**What to produce**
Return every line of the records from the first one through the line containing "Servicebalies", including that line, reproducing each line character for character.

(Dataset entries)

##########

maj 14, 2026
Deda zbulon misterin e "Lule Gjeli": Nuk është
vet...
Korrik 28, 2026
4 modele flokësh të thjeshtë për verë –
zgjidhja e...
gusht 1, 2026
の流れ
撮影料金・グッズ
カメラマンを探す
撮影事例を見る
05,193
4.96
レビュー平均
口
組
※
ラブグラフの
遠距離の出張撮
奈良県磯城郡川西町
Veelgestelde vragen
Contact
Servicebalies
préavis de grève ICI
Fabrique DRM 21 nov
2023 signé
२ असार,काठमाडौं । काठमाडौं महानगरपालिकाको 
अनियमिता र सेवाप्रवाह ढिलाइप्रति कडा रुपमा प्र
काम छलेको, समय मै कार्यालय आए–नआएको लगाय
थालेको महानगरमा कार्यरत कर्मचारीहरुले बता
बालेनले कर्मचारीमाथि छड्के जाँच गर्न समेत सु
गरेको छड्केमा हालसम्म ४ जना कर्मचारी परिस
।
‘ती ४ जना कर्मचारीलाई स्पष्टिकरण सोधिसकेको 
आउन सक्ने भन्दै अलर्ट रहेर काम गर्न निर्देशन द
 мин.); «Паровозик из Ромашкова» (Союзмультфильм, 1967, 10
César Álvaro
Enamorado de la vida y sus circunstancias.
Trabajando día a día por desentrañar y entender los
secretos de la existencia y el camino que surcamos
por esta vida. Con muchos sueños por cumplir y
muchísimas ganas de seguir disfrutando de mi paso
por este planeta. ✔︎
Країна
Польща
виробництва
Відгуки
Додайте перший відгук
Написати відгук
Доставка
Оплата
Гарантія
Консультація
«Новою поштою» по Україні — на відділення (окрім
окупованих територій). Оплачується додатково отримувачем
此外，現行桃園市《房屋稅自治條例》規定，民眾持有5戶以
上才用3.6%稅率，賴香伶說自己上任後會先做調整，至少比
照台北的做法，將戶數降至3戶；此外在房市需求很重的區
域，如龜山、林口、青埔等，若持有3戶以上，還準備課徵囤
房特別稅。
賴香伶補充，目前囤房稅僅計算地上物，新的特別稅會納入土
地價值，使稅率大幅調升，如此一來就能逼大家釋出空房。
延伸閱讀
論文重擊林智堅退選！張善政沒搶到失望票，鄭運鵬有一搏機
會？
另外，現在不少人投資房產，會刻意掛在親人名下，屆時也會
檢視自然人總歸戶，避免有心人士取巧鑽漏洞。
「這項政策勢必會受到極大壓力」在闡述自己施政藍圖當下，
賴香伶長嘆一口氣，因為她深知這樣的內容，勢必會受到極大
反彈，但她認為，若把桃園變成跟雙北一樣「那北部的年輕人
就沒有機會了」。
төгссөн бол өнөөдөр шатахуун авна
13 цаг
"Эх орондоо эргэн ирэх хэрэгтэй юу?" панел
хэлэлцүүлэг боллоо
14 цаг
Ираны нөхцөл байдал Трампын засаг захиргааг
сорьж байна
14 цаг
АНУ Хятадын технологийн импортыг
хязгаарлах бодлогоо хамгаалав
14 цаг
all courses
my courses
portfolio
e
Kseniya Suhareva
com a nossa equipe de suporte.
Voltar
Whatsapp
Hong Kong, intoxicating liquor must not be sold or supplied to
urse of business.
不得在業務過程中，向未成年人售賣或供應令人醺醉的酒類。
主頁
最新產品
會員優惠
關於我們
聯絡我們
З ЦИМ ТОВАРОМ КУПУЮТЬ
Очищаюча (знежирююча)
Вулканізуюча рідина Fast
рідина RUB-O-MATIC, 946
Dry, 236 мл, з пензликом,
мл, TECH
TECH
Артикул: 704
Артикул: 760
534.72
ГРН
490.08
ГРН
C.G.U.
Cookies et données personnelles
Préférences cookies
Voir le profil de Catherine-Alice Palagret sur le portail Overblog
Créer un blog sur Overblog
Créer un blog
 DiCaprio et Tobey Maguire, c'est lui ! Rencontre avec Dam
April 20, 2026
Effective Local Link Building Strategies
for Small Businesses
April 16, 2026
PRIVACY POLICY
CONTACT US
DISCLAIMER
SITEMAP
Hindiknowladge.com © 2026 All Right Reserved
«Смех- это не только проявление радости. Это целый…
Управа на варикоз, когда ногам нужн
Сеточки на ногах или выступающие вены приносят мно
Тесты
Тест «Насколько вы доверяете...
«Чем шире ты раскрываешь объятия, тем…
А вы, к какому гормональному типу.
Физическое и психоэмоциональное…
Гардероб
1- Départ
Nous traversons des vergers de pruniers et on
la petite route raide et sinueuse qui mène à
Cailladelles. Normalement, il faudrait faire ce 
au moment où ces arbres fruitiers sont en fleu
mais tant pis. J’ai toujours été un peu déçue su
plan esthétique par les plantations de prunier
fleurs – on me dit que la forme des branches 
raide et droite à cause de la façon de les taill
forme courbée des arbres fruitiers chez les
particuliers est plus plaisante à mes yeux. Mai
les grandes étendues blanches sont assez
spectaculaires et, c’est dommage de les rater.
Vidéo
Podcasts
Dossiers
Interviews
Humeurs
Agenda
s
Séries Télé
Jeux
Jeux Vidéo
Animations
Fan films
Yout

##########

**Final answer**
maj 14, 2026
Deda zbulon misterin e "Lule Gjeli": Nuk është
vet...
Korrik 28, 2026
4 modele flokësh të thjeshtë për verë –
zgjidhja e...
gusht 1, 2026
の流れ
撮影料金・グッズ
カメラマンを探す
撮影事例を見る
05,193
4.96
レビュー平均
口
組
※
ラブグラフの
遠距離の出張撮
奈良県磯城郡川西町
Veelgestelde vragen
Contact
Servicebalies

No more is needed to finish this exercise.